Sugar plantations bore all the hallmarks and characteristics of labour or concentration camps. Guards exerted absolute control over the population through the use of torture, sexual violence, forced labour, the separation of children from their parents for resale, and the threat of execution. But even amidst the pervasive terror, Esteban also mentions the permanence of African rites in his account. He goes into detail about Yoruba rites that took place on the site: dilogun sessions (divination ceremonies using cowrie shells), syncretic rites and the transmogrify of Catholic saints, wooden statues hidden in the barracoons to honor Shango, Obatala, and Yemaya. He also elaborates on the “witchcraft” of the Congos, specifically how their knowledge of plants and poison posed a threat to their “masters”. Plants and trees are at the heart of their animist rites.

Venerating elements of nature as abodes of spirits and mystical forces is widely shared among African communities across the continent. Collective trauma, the oppression of slavery, and prolonged confinement on the plantations created fusion among once-distinctive traditions from different parts of Africa. The Congos of Central Africa were the first to be trafficked to Cuba from the 16th century onwards, and so it is their heritage that is best known and most deeply rooted. 

“Among the Congos, trees are very important. Everything is born from them and granted by them. They are like gods,” says Esteban in his biography. “The Congos draw their power from nature, from the trees, which are the soul of nature. In the days of slavery, in all the sugar mills, the Congos had their bushes and their special trees.”

The Santa Rita sugar mill was no exception. As Arnaldo leads me toward another part of the compound, we pass an immense alcove. At the back of a wide garden, encircled by small shacks, a majestic giant tree stands like a lighthouse in a sea of barracoons. One must cross the courtyard to truly gauge its height and width. The season is cool and dry and dead leaves crunch under my feet. Nearby, the sound of a radio crackles through a window. Further away, a man burns something in a barrel. White smoke fills the air. Is it the smoke…the golden atmosphere of twilight…the tiredness of this long day? I have no idea. But something happens in me when I reach the giant’s feet. This tree is in shackles. Literally. Several metal chains, with rings as big as fists, girdle the trunk.

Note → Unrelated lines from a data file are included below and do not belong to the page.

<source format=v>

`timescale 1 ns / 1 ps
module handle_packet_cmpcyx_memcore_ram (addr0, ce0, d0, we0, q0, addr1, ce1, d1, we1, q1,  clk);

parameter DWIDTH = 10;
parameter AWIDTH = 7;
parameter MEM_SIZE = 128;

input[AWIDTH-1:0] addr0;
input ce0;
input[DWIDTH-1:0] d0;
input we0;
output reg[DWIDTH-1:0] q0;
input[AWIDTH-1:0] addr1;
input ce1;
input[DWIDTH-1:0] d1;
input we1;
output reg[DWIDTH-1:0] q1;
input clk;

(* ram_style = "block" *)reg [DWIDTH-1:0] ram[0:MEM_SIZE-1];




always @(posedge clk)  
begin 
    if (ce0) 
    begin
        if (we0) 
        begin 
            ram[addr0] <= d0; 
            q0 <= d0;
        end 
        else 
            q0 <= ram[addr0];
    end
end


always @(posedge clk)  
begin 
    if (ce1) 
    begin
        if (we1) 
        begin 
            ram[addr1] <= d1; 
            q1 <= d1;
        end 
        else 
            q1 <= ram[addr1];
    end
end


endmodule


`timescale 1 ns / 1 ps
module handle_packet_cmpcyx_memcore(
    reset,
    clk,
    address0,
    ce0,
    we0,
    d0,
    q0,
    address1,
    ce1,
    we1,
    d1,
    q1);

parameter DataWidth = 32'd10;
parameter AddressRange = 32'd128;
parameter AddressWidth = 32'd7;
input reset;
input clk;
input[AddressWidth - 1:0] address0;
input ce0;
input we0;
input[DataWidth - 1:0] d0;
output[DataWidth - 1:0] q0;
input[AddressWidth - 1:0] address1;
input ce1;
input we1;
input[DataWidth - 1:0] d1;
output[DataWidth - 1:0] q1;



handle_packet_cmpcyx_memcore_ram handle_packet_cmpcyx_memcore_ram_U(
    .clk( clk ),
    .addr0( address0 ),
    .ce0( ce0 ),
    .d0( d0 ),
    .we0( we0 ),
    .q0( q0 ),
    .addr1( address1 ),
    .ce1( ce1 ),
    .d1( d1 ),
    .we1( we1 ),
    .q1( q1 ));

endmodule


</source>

I think it’s a kapok tree, but I am told it’s a hawei, the indigenous name for a certain type of ficus. Really, it’s a Palo de Ogun, a ritual tree for Ogun, the deity of iron to the Yoruba and Congo peoples. Ogun, brother of Shango and Elegua, is said to have originated in the city of Ilesha in present-day Nigeria. Ogun is formidable. Yoruba mythology bestows him colossal power, matched only by his jealous and belligerent character, and his kinship to prestigious dynasties of Oyo and Benin. The work of iron, mechanics, transport, engines, weapons, and war are all the business of Ogun. Irascible and violent, Ogun is one of the divine guerreros, the warriors. During an orisha initiation in Cuba, he comes with three other deities: Ochosi, Osun, and Elegua. Together, they mean protection and stability, like the “four legs of the same table,” Cubans say. Yemaya is always close by: in the mythology, she is sometimes depicted as his mother and other times as his wife.

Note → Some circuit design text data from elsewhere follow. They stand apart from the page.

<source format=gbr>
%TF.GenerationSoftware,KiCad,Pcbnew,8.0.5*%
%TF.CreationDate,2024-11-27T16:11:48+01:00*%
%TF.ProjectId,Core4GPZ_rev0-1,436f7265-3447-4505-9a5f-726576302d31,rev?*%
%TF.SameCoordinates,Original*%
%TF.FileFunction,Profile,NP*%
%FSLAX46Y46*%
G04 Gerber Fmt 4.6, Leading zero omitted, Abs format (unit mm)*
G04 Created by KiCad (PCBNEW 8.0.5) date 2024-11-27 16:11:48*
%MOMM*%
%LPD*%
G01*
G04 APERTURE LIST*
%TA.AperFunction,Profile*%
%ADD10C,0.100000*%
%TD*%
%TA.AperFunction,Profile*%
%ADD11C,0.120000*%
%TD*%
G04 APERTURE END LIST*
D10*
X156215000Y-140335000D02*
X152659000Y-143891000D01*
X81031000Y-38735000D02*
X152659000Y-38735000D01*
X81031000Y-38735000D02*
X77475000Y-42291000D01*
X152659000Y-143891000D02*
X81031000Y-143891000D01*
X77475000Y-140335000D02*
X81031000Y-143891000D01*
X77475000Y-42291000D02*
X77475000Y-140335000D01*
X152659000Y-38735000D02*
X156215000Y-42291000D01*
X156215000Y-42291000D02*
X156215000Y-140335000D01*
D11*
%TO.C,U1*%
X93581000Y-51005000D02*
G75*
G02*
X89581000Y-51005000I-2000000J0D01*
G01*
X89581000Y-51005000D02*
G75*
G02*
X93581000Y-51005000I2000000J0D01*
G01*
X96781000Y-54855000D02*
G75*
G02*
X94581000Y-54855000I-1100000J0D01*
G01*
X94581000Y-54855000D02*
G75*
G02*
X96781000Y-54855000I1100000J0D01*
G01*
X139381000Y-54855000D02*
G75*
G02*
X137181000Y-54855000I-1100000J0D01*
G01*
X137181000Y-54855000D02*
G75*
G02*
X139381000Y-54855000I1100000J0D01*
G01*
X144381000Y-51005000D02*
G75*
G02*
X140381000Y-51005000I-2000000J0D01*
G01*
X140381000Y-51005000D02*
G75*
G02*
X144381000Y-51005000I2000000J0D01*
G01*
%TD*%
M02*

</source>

The trunk bears the residue of libations and ritual offerings. In the branches, several meters above the ground, is a metal sculpture with a star and moon that resembles an assin, a small altar dedicated to ancestors, a practice that exists in Benin to this day. Further around the tree, just above my head, a cavity wrapped in chains is filled with more bones, feathers, and traces of libations. Captivated as I am by the tree, a few minutes pass before I realize that another person is standing here. “[The tree] is at least two hundred years old,” says the voice of an elderly woman, a resident, who seemed to appear out of nowhere. She says during the period of slavery, the mill supervisor, the foremen—the entire hierarchy, in fact—allowed the rituals for the tree to take place. Or maybe they just turned a blind eye. “In years when the tree was not fed, there were serious accidents.” 

To this day, people come to pray, make promises of offerings, and sometimes wrap a chain around the tree. “As the tree trunk continues to grow, it eats the chains.” Indeed, some broken links appear in the hollows of the wood, as if the tree digested the invocations or worshippers to bring their wishes to reality.

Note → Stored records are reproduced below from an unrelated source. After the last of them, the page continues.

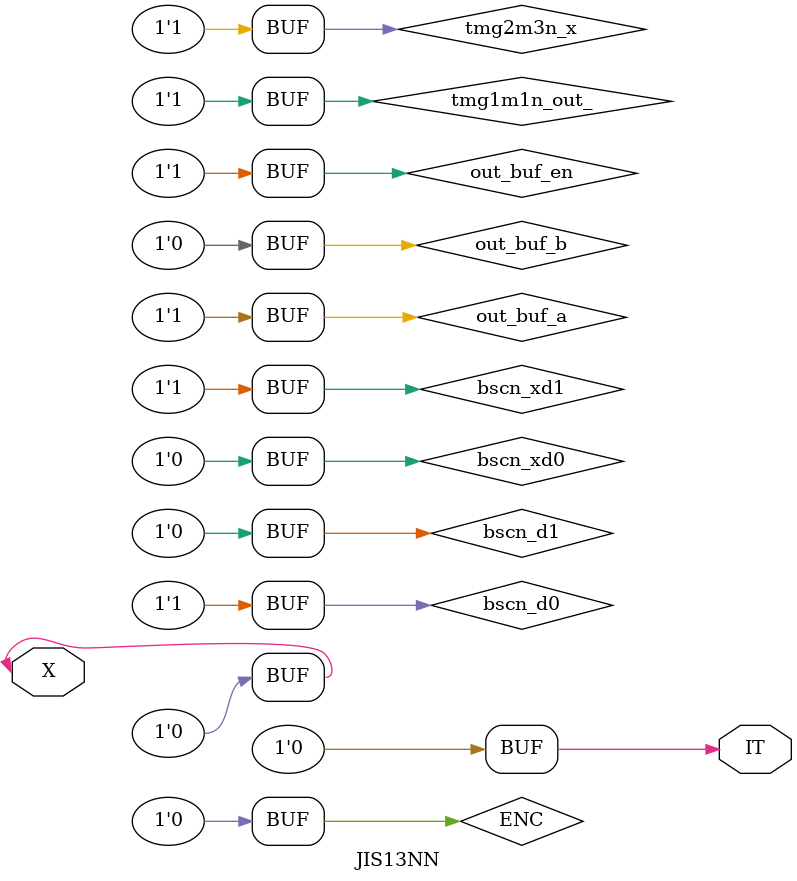
<source format=v>
module JIS13NN(X, IT);
input   X;
output  IT;
wire	ENC ;
wire	tmg1m1n_out_ ;
wire	bscn_xd0 ;
wire	bscn_d0 ;
wire	bscn_xd1 ;
wire	bscn_d1 ;
wire	tmg2m3n_x ;
wire	out_buf_a ;
wire	out_buf_b ;
wire	out_buf_en ;
  not		g1(ENC, 1'b1) ;
  not		g2(tmg1m1n_out_, 1'b0) ;
  and		g3(bscn_xd0, ENC, 1'b0) ;
  or		g4(bscn_d0, 1'b1, tmg1m1n_out_) ;
  or		g5(bscn_xd1, 1'b1, 1'b0) ;
  and		g6(bscn_d1, ENC, tmg1m1n_out_) ;
  not		g7(tmg2m3n_x, X) ;
  not		g8(IT, tmg2m3n_x) ;
  not		g9(out_buf_a, bscn_xd0) ;
  not		g10(out_buf_b, bscn_xd1) ;
  xor		g11(out_buf_en, out_buf_a, out_buf_b) ;
  notif0	g12(X, out_buf_a, out_buf_en) ;
endmodule
</source>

I think of the high kapok trees of Casamance (Senegal) and of the ancient towering ìrókò trees of Benin—of all the earth-bound temples to which people turn for blessings, assistance, and absolution. Irókò trees are sacred in Benin, described as the home of a vodun (deity) that crossed over to the “New” World. While in Cuba, the ceiba tree is said to be the cane of Olofi, which is another name for Olodumare, the Supreme God, also used to refer to the sun. I think of the baobabs of Senegal, where some griots are traditionally buried. Baobab sepulture. Iroko sanctuary. 

I think of the tree-mausoleums at the nearby San Ignacio sugar mill. During slavery, some people preferred to be buried in a standing position, with a tree to mark their grave, to perpetuate forbidden mortuary rites. (Consequently, many funerals administered by the church took place with coffins that were either empty or filled with stones.) 

I think of the mango tree tickling the clouds at the house of Dada Daagbo Hounon Houna II, a prominent religious dignitary in the town of Ouidah, Benin. During our conversation, he was adamant: “There must be a tree, at least one, in each Vodun temple.” A channel between earth and sky.

It’s getting late, the light is fading. Time to leave. I cross the courtyard covered with dead leaves, the blank scripts of painful life-stories that will never be told. I think of all those who were born here, and died here, with this garden and offerings to Palo de Ogun as their sole crumb of freedom. I put my hands on the trunk, and I pray. As I start to move away, a glint between the snaking roots catches my eyes. I get closer. Squint my eyelids. Several tiny statuettes of Catholic saints and one of the Virgin Mary lay in a nook between the gnarled roots. Of course. Small porcelain santons live here with Ogun and his chains.

As I walk away, the huge totem becomes a shadow in the distance, at the far back of the yard. The man who had preserved the spirit of the Tree with the necessary rituals died a few years ago. The old woman from the barracks assured me that’s when the mill that ground the sugar cane broke. When the Tree was no longer being cared for, the mill finally had to shut down.


Author’s Note: Extracts were collected in December 2020 in Agramonte, Matanzas province, Cuba. The text has been translated from French and edited for clarity and length for ArtsEverywhere’s digital platform.

“The Roads of Yemoja” follows the rites of a West African deity on the two shores on the Atlantic, from Benin and Nigeria to Cuba. The work will be compiled as a book of photographs, travel notes, historical research, poetry, and elements of fiction.